As for the accompanying subject of original sin that comes with the whole “Adam and Fallen Man” discussion, I’ve extensively discussed my thoughts on that in a previous post in this series dealing with the subject “Everlasting Punishment”, so I won’t repeat myself here. The whole idea of “original sin” comes straight from the Adam and Eve story (from whence the name of this Bible Lesson subject comes). The idea comes from the part of the story where Adam eats an apple which Eve gives him from the Tree of Knowledge. From that basis, Adam and all of his progeny (all of us) are created as sinners and that thousands of years later Jesus died on the cross for our sins. This is a bedrock faith of most Christians. Christian Scientists are more nuanced on this subject, going with Eddy’s view that the “…belief in sin is punished so long as the belief lasts.” (Science and Health with Key to the Scriptures, p. 497) Discussions and Bible citation references between this Lesson subject and “Everlasting Punishment” tend to overlap, as do some of the other subjects–there is only so much ground out there to cover, after all.
This particular Bible Lesson subject is one that definitely gives an interesting overview of the Christian Science perspective on a touchy subject–creation and original sin.
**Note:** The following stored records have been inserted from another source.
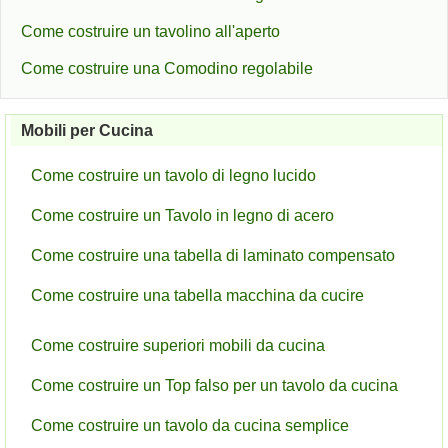
Come costruire un tavolino all'aperto
Come costruire una Comodino regolabile
Mobili per Cucina
Come costruire un tavolo di legno lucido
Come costruire un Tavolo in legno di acero
Come costruire una tabella di laminato compensato
Come costruire una tabella macchina da cucire
Come costruire superiori mobili da cucina
Come costruire un Top falso per un tavolo da cucina
Come costruire un tavolo da cucina semplice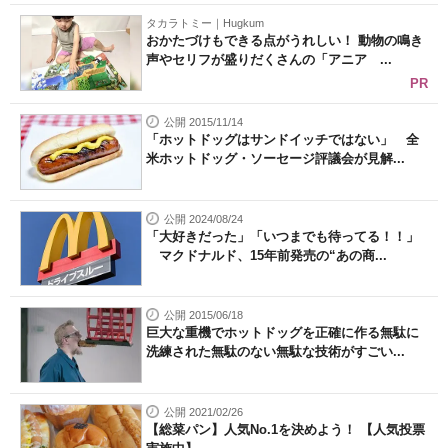
タカラトミー｜Hugkum
おかたづけもできる点がうれしい！ 動物の鳴き
声やセリフが盛りだくさんの「アニア ...
PR
公開 2015/11/14
「ホットドッグはサンドイッチではない」 全
米ホットドッグ・ソーセージ評議会が見解...
公開 2024/08/24
「大好きだった」「いつまでも待ってる！！」
マクドナルド、15年前発売の“あの商...
公開 2015/06/18
巨大な重機でホットドッグを正確に作る無駄に
洗練された無駄のない無駄な技術がすごい...
公開 2021/02/26
【総菜パン】人気No.1を決めよう！ 【人気投票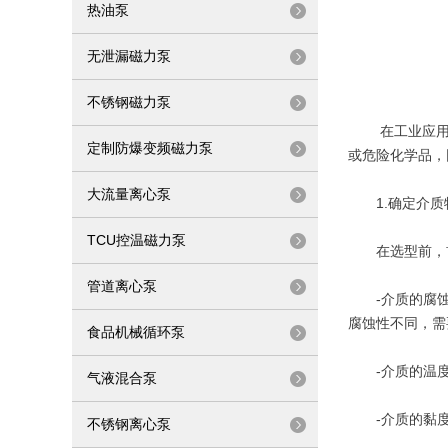
热油泵
无泄漏磁力泵
不锈钢磁力泵
在工业应用
定制防爆变频磁力泵
或危险化学品，
大流量离心泵
1.确定介质
TCU控温磁力泵
在选型前，首
管道离心泵
-介质的腐蚀
腐蚀性不同，需
食品机械循环泵
-介质的温度
气液混合泵
-介质的黏度
不锈钢离心泵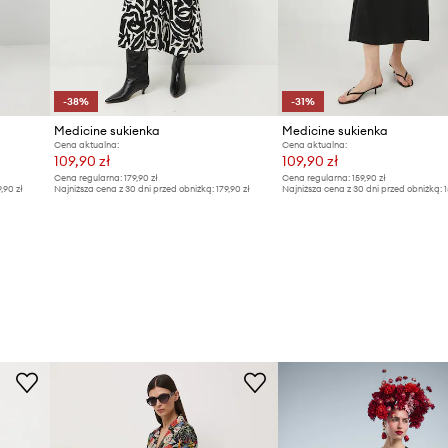
-38%
-31%
Medicine sukienka
Medicine sukienka
Cena aktualna:
Cena aktualna:
109,90 zł
109,90 zł
Cena regularna:
179,90 zł
Cena regularna:
159,90 zł
9,90 zł
Najniższa cena z 30 dni przed obniżką:
179,90 zł
Najniższa cena z 30 dni przed obniżką:
1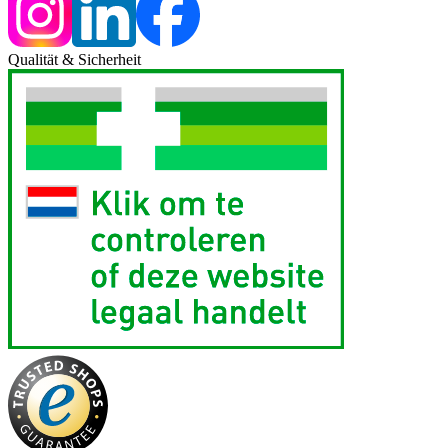
Qualität & Sicherheit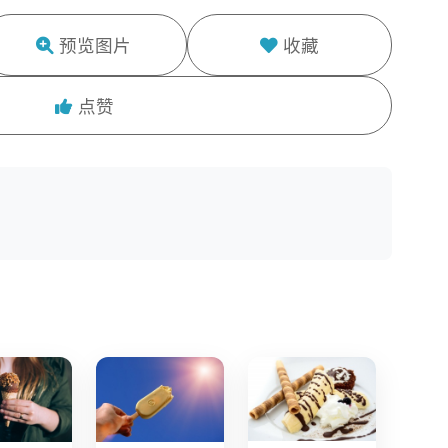
预览图片
收藏
点赞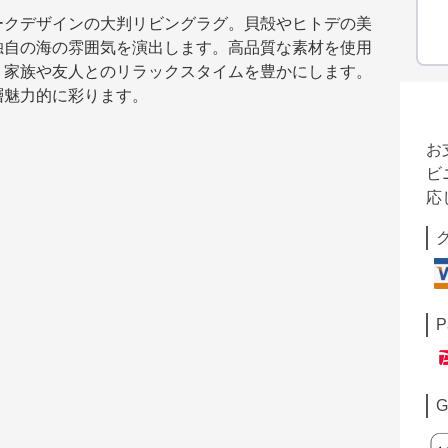
ークデザインの大判リビングラグ。貝殻やヒトデの美
独自の海の雰囲気を演出します。高品質な素材を使用
、家族や友人とのリラックスタイムを豊かにします。
層魅力的に彩ります。
お
ビ
応
P
G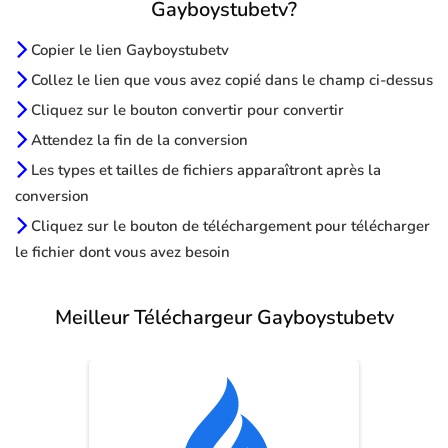
Gayboystubetv?
Copier le lien Gayboystubetv
Collez le lien que vous avez copié dans le champ ci-dessus
Cliquez sur le bouton convertir pour convertir
Attendez la fin de la conversion
Les types et tailles de fichiers apparaîtront après la
conversion
Cliquez sur le bouton de téléchargement pour télécharger
le fichier dont vous avez besoin
Meilleur Téléchargeur Gayboystubetv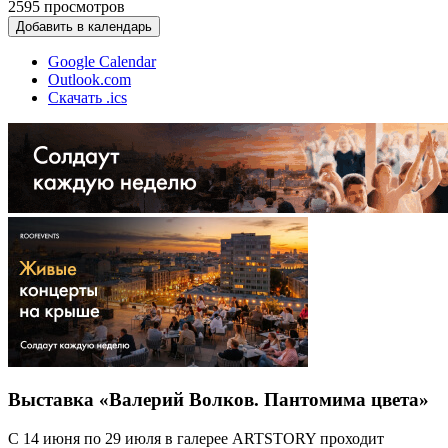
2595
просмотров
Добавить в календарь
Google Calendar
Outlook.com
Скачать .ics
Выставка «Валерий Волков. Пантомима цвета»
С 14 июня по 29 июля в галерее ARTSTORY проходит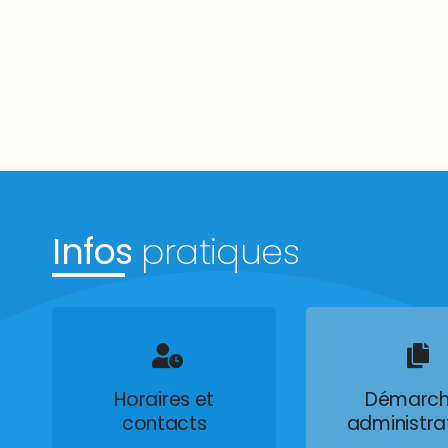
Infos
pratiques
Horaires et
Démarch
contacts
administra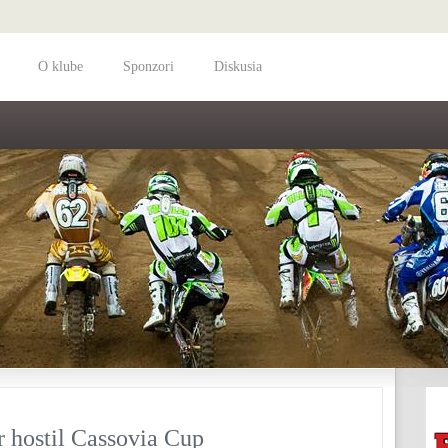
O klube
Sponzori
Diskusia
 hostil Cassovia Cup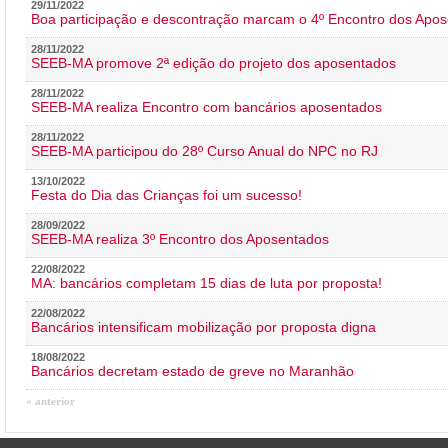
29/11/2022
Boa participação e descontração marcam o 4º Encontro dos Apos
28/11/2022
SEEB-MA promove 2ª edição do projeto dos aposentados
28/11/2022
SEEB-MA realiza Encontro com bancários aposentados
28/11/2022
SEEB-MA participou do 28º Curso Anual do NPC no RJ
13/10/2022
Festa do Dia das Crianças foi um sucesso!
28/09/2022
SEEB-MA realiza 3º Encontro dos Aposentados
22/08/2022
MA: bancários completam 15 dias de luta por proposta!
22/08/2022
Bancários intensificam mobilização por proposta digna
18/08/2022
Bancários decretam estado de greve no Maranhão
« anterior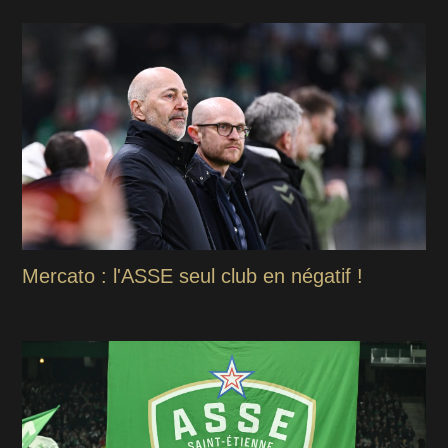
Mercato : l'ASSE seul club en négatif !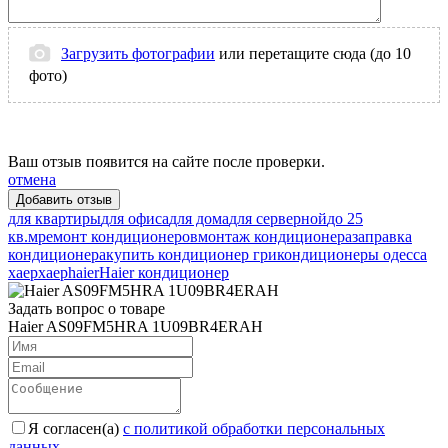
Загрузить фотографии
или перетащите сюда (до 10
фото)
Ваш отзыв появится на сайте после проверки.
отмена
для квартиры
для офиса
для дома
для серверной
до 25
кв.м
ремонт кондиционеров
монтаж кондиционера
заправка
кондиционера
купить кондиционер гри
кондиционеры одесса
хаер
хаер
haier
Haier кондиционер
Задать вопрос о товаре
Haier AS09FM5HRA 1U09BR4ERAH
Я согласен(a)
с политикой обработки персональных
данных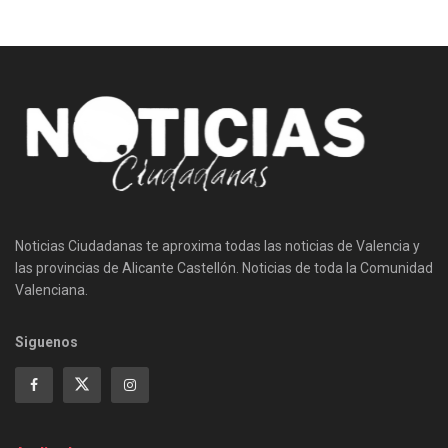
Noticias Ciudadanas te aproxima todas las noticias de Valencia y
las provincias de Alicante Castellón. Noticias de toda la Comunidad
Valenciana.
Siguenos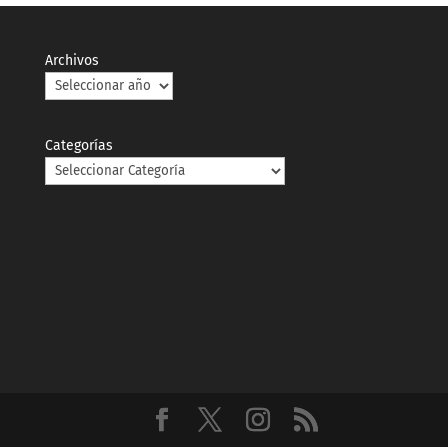
Archivos
Categorías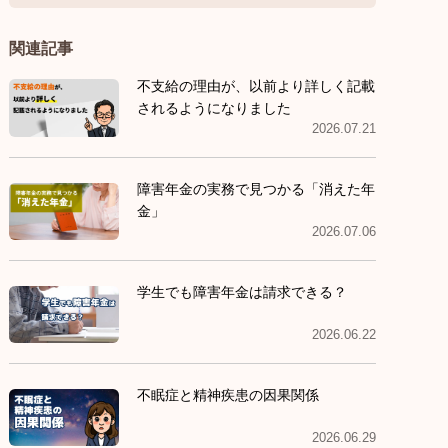
関連記事
不支給の理由が、以前より詳しく記載
されるようになりました
2026.07.21
障害年金の実務で見つかる「消えた年
金」
2026.07.06
学生でも障害年金は請求できる？
2026.06.22
不眠症と精神疾患の因果関係
2026.06.29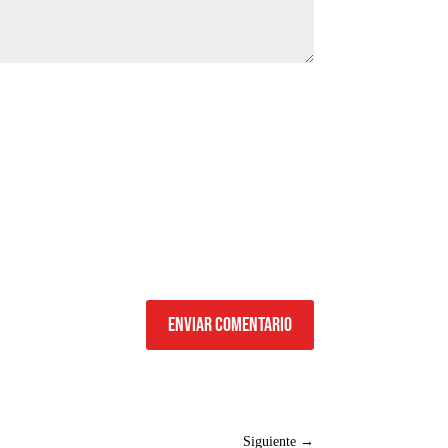
Enviar comentario
Siguiente
→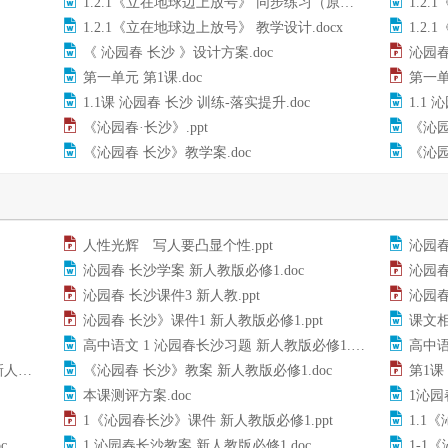
1.2.1《立在地球边上放号》 同步练习（原卷版）.docx
1.2.
1.2.1《立在地球边上放号》 教学设计.docx
1.2
《 沁园春 长沙 》设计方案.doc
沁园春 
第一单元 第1课.doc
第一单
1.1课 沁园春 长沙 训练-落实提升.doc
1.1 
《沁园春·长沙》.ppt
《沁园
《沁园春 长沙》教学案.doc
《沁园
人性光辉 写人要凸显个性.ppt
沁园春
沁园春 长沙学案 新人教版必修1.doc
沁园春
沁园春 长沙课件3 新人教.ppt
沁园春
沁园春 长沙》课件1 新人教版必修1.ppt
课文相
高中语文 1 沁园春长沙习题 新人教版必修1.doc
高中语
oc
《沁园春 长沙》教案 新人教版必修1.doc
第1课 
本课测评方案.doc
1沁园
1《沁园春长沙》课件 新人教版必修1.ppt
1.1
c
1 沁园春长沙教案 新人教版必修1.doc
1-1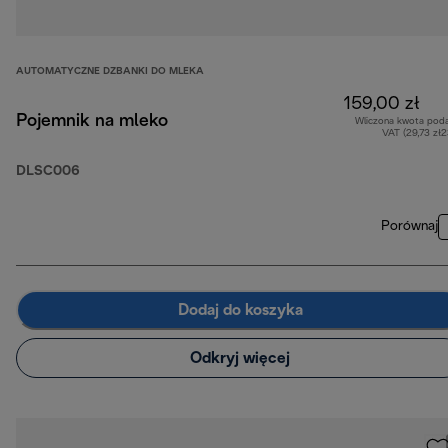
AUTOMATYCZNE DZBANKI DO MLEKA
159,00 zł
Pojemnik na mleko
Wliczona kwota pod
VAT (29,73 zł
DLSC006
Porównaj
Dodaj do koszyka
Odkryj więcej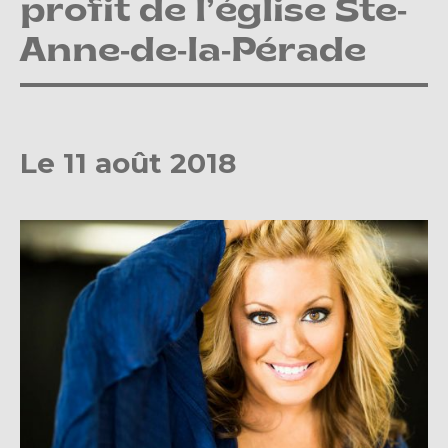
profit de l’église Ste-
Anne-de-la-Pérade
Le 11 août 2018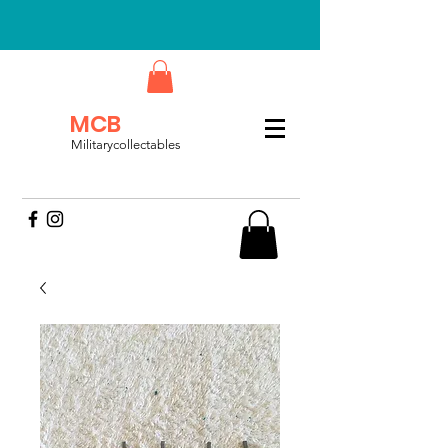
MCB
Militarycollectables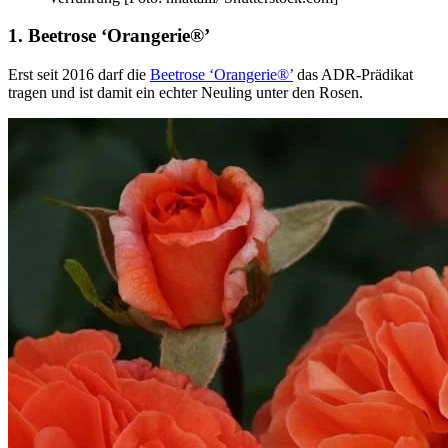
1. Beetrose ‘Orangerie®’
Erst seit 2016 darf die
Beetrose ‘Orangerie®’
das ADR-Prädikat
tragen und ist damit ein echter Neuling unter den Rosen.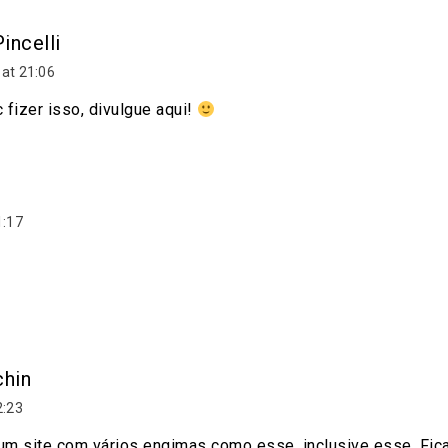
incelli
at 21:06
c fizer isso, divulgue aqui!
1:17
chin
2:23
um site com vários engimas como esse, inclusive esse. Fica a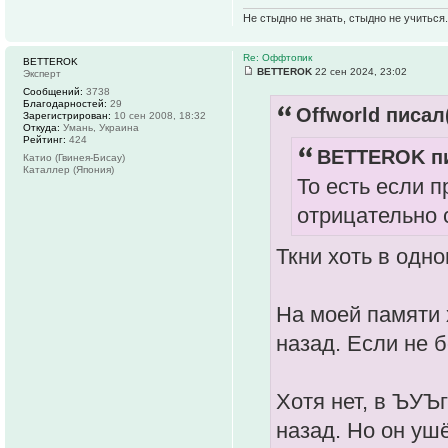
Не стыдно не знать, стыдно не учиться..
Re: Оффтопик
BETTEROK
BETTEROK
22 сен 2024, 23:02
Эксперт
Сообщений:
3738
Благодарностей:
29
Offworld писал(
Зарегистрирован:
10 сен 2008, 18:32
Откуда:
Умань, Украина
Рейтинг:
424
BETTEROK пи
Катио (Гвинея-Бисау)
Каталлер (Япония)
То есть если 
отрицательно с
Ткни хоть в одн
На моей памяти 
назад. Если не 
Хотя нет, в ЪУЪ
назад. Но он уш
For me, the Christian Science view on creation and original sin is a vestige that has, to some degree, stayed with me. I believe that sin, if you want to call it that, will punish you–I need look no further than the people I know who deal with addictions. I believe the first account of creation in Genesis is maybe an ancient take on the Big Bang theory, and the second is a fanciful ancient tribal legend that too many people take as fact.